Они подумали, что он умер. Может, дыхание и впрямь стало таким тихим и слабым, что всем показалось, что жизнь ушла из его тела. Он помнит запах дерева и сырой земли, помнит тихое сопение сестер, перемешанное со вздохами облегчения. Он их не винит, ведь как можно винить кого-то, что он радуется твоей смерти, когда сам себя терпеть не можешь.
Возможно, стоило позволить довести дело до конца. Но в какой-то момент, когда застучали лопаты, Илья резко сел, проломив лбом деревянную крышку гроба.
Сказать, что все испугались, ничего не сказать. Думали, нечисть какая. Обливали его святой водой, прямо в лицо плевками выкрикивали молитвы и крестились так часто, что очертания креста постепенно превратились в неровный круг.
Когда наконец поняли, что это он, а не какой злой дух, то вновь начали плакать и причитать, только от радости. Весть о том, что Илья Муромский встал из могилы, тут же облетела всю деревню.
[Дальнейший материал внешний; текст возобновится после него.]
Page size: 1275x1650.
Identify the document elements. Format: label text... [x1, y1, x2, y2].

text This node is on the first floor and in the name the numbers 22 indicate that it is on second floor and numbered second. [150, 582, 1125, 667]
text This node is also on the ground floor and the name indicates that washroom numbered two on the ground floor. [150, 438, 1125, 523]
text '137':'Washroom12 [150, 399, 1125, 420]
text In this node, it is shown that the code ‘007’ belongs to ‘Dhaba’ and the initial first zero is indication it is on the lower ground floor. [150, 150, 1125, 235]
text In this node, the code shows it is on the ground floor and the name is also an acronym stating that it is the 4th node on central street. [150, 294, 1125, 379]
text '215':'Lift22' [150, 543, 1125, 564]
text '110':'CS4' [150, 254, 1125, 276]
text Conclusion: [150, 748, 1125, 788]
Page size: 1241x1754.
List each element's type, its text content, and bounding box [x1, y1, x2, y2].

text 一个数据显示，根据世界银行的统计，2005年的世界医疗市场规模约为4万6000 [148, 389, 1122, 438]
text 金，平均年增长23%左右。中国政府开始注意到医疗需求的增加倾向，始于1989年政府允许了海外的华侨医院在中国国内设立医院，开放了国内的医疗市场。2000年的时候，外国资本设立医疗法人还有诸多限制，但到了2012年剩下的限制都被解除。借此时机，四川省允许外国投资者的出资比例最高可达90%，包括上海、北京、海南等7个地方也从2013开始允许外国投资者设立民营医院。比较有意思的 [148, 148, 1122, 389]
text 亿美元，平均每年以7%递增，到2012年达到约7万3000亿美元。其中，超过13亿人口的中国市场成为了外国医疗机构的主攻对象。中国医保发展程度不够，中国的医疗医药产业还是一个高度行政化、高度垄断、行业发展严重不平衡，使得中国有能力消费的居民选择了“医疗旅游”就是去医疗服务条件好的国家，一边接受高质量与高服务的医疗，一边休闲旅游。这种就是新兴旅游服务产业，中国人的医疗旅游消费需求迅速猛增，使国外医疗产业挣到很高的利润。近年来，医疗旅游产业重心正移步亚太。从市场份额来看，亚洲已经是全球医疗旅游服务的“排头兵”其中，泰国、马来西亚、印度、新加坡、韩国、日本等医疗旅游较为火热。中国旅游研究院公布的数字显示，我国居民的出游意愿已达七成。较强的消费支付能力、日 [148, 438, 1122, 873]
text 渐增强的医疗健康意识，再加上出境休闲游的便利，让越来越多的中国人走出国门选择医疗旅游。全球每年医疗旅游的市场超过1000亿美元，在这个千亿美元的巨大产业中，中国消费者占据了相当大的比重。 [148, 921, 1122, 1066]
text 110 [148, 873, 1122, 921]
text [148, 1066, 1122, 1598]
О чуде быстро разузнали и в соседних областях, и вскоре к его дому начали съезжаться незнакомые люди.
Они просили понятных вещей: здоровья, денег, удачи. Предлагали тоже много всего: от драгоценных камней до дочерей. Можно в жены, а можно в служанки. Можно так, ногами ради удовольствия попинать.
Илья сначала отказывался, потом перестал встречать гостей вежливой улыбкой. Наслушавшись о нечеловеческой силе, люди стали слегка его побаиваться, но все равно приезжали, и грубость, как это часто случается, привлекла к дому Муромских только больше людей.
Кое-какие из приезжавших оказались весьма небедными людьми, и вскоре обе старшие сестры Ильи Муромского удачно вышли замуж. Мать похоронили в следующем году, после чего Илья остался в родительском доме совершенно один.
Нельзя сказать, сошел ли он с ума или просто пытался дать окружающим понять, что хочет остаться один, но вскоре он покалечил двоих братьев, которые приехали к нему за советом, а уехали со сломанными носами. После было еще несколько несчастных случаев, и по селу начали ходить разные толки и сплетни.
Все изменилось бесповоротно, когда Илья вышвырнул с крыльца какого-то древнего старика, вцепившегося в его штанину и со слезами на глазах умолявшего помочь.
– Кровинушка моя, счастье мое, Марьюшка не может вымолвить ни словечка, – хныкал старик. – Вчера приготовил ей похлебки с мясцом, а она откушать даже не сумела…
Илья устал. Пусть все эти люди исповедуются батюшке, а не ему. То, что небеса с ним сотворили чудо, не значит, что он теперь будет отламывать по ломтю от этого каравая каждому встречному.
Удар оказался слишком сильным. Старик налетел на садовый камень и проломил себе голову. Трава тут же окрасилась алым, и почва благодарно приняла кровавый дар.
Вместо того чтобы подойти к старику и посмотреть, можно ли еще что-то сделать, Илья скрылся в доме, удивляясь, как это он не почувствовал ни страха, ни даже отголоска сожаления.
– Старик заслужил, – сказал он вслух и полез на печь, где довольно быстро уснул.
Годы спустя, в Божедомке, Илья стал думать, что во всем виновато то самое чудесное исцеление. Это была сделка, согласно которой он должен был пожертвовать своей способностью чувствовать и сострадать взамен на возможность ходить и дышать.
Соседи видели, что произошло. И коли бы не божественная сила Ильи, мужики бы тут же ввалились к нему в избу и вздернули его как следует. А так каждый боялся за свою шкуру, поэтому и молчал, как баба, поджав свою юбку.
Пчеловод Иван, живший на другом конце поселения, тоже боялся оставить жену и семерых детишек без кормильца, но именно он волей-неволей решил судьбу Ильи Муромского.